Diese Ausgabe enthält folgende Themen:

  • In Memoriam Sommerferien 1
  • Warum das LGBTI-Label wichtig ist

In Memoriam Sommerferien 1

eos. Auch dieses Jahr wird es keine üblichen Sommerferien völlig "ohne Grenzen" geben. Dafür steigen "Weisst du noch?"-Erinnerungen auf - und besonders bunte gäbe es zum Thema Sommerplausch im Ausland. Aber ich will im Land bleiben und Ferienbegegnungen mit Freunden schildern, die einmal, vor vielen Jahren, Abonnenten des Kreis waren, jedoch in unserer schwulengeschichte.ch nicht vorkommen.
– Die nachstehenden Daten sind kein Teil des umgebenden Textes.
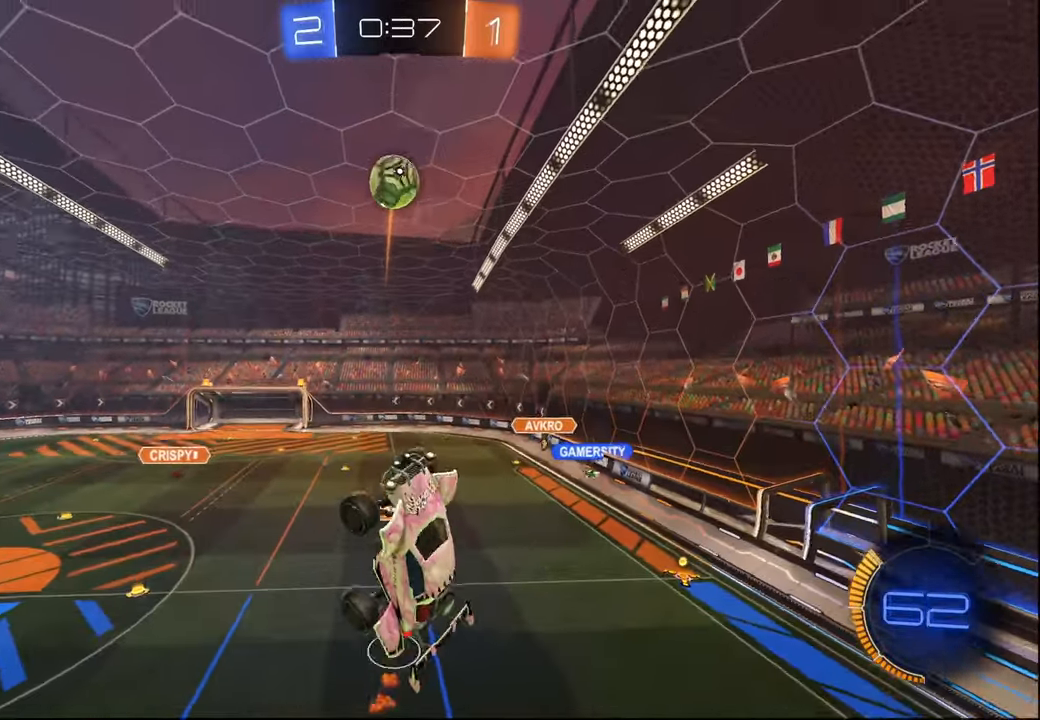
{"buttons": ["R2"], "left_stick": "up-right", "right_stick": "center", "events": [[184, "left_stick", "up-right"]]}
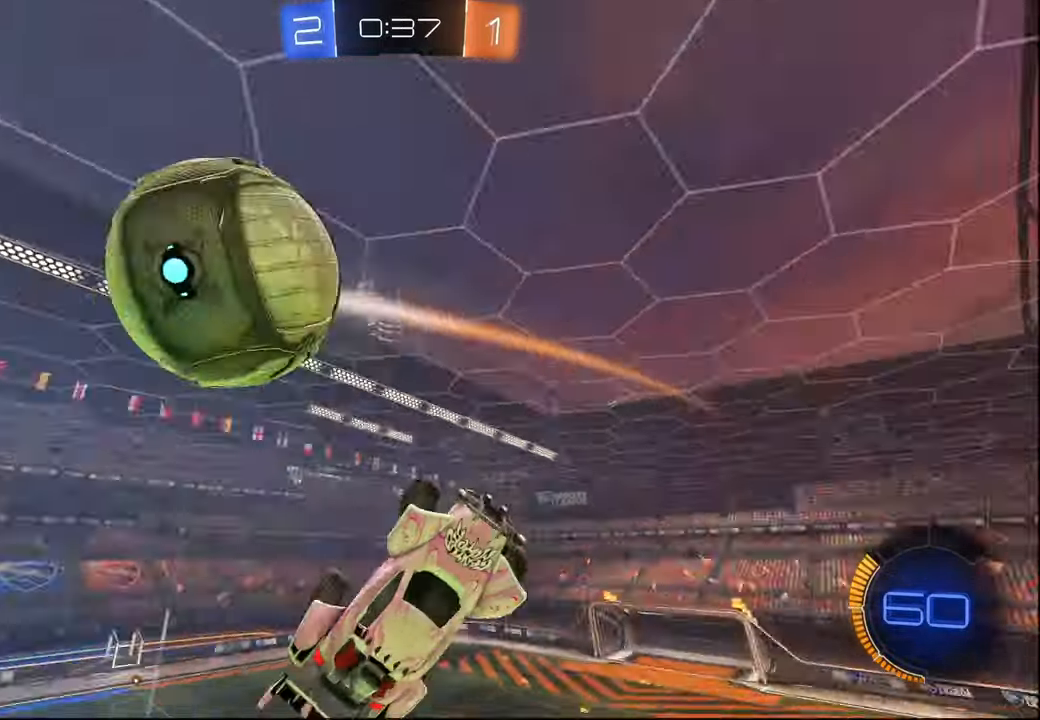
{"buttons": ["L1", "R2"], "left_stick": "right", "right_stick": "center", "events": [[100, "left_stick", "down-right"], [134, "L1", "down"], [267, "left_stick", "right"]]}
Ihr Leben, finde ich, gehört zur Geschichte von Schwulen in der Schweiz und sollte nicht vergessen gehen.

Queere Organisationen von Anfang bis heute funktionierten immer auch als Orte des Begegnens - und dies nicht nur in ihren Zentren oder Clubs, sondern ebenso unter Mitgliedern im privaten Rahmen zu Hause oder auf gemeinsamen Unternehmungen. Karl Meier / Rolf entwickelte diesen Gedanken schon im ersten Jahr, als nach der Aufhebung der Strafbarkeit homosexueller Handlungen unter Erwachsenen (1942) freie Begegnungen möglich wurden.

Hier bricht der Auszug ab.